TRECHO DA PÁGINA ▸
========

No laboratório de Sabeti, a equipe de Harvard desenvolveu novos métodos de captura de dados genômicos e os aplicaram nas amostras coletadas em parceria com instituições de Massachusetts e da Flórida, além de parceiros no Brasil, na Colômbia, na República Dominicana, em Honduras, na Jamaica e em Porto Rico. Dessa forma, geraram 110 novos genomas e, depois, combinaram as informações com outros 64 sequenciamentos prévios do GenBank, um banco genômico mundial. Em seguida, foram feitas as análises. “Nessa colaboração, cada paceiro compartilhou seus recursos e seu expertise únicos - amostras, protocolos, análises, ideias - para ajudar a entender e lutar contra o zika”, diz Thiago Moreno L. Souza, pesquisador da Fundação Oswaldo Cruz (Fiocruz) do Rio de Janeiro. “Compartilhar amplamente os dados para o mesmo objetivo foi uma extensão óbvia desse ethos.”

Expedição

Em junho passado, pesquisadores britânicos da Universidade de Oxford embarcaram em uma missão científica pelo Nordeste brasileiro, percorrendo 2 mil quilômetros da região em um micro-ônibus equipado com material de sequenciamento genético portátil e amostras testadas de mais de 1,3 mil pacientes infectados pelo vírus. “Apesar de ter havido provavelmente milhões de casos de zika no Brasil, tinham poucos genomas virais conhecidos antes do nosso trabalho. Conhecer melhor a diversidade genética do zika é crítico para o desenvolvimento de vacinas e para identificar áreas em que a vigilância sanitária é mais necessária”, diz Nuno Faria, do Departamento de Zoologia de Oxford e do Instituto Evandro Chagas.

========

DADOS FORNECIDOS ▸
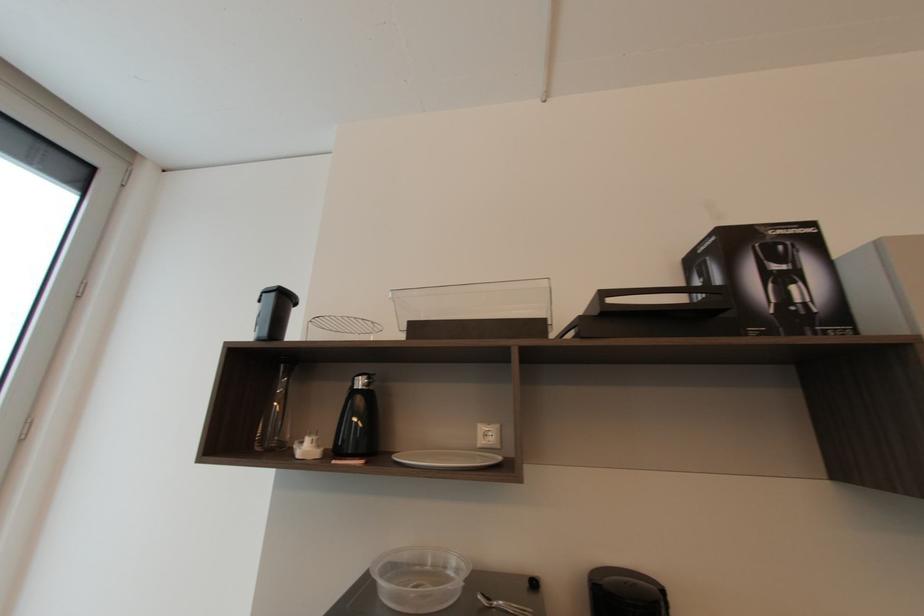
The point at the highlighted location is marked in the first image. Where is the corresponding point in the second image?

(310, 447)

========

TAREFA PROPOSTA ▸ Devolva, sem alterações, a parte do texto sobre o zika que começa pelas palavras que contêm "Em junho passado, pesquisadores" e termina em "Instituto Evandro Chagas.".

RESOLUÇÃO DO EXERCÍCIO ▸
Em junho passado, pesquisadores britânicos da Universidade de Oxford embarcaram em uma missão científica pelo Nordeste brasileiro, percorrendo 2 mil quilômetros da região em um micro-ônibus equipado com material de sequenciamento genético portátil e amostras testadas de mais de 1,3 mil pacientes infectados pelo vírus. “Apesar de ter havido provavelmente milhões de casos de zika no Brasil, tinham poucos genomas virais conhecidos antes do nosso trabalho. Conhecer melhor a diversidade genética do zika é crítico para o desenvolvimento de vacinas e para identificar áreas em que a vigilância sanitária é mais necessária”, diz Nuno Faria, do Departamento de Zoologia de Oxford e do Instituto Evandro Chagas.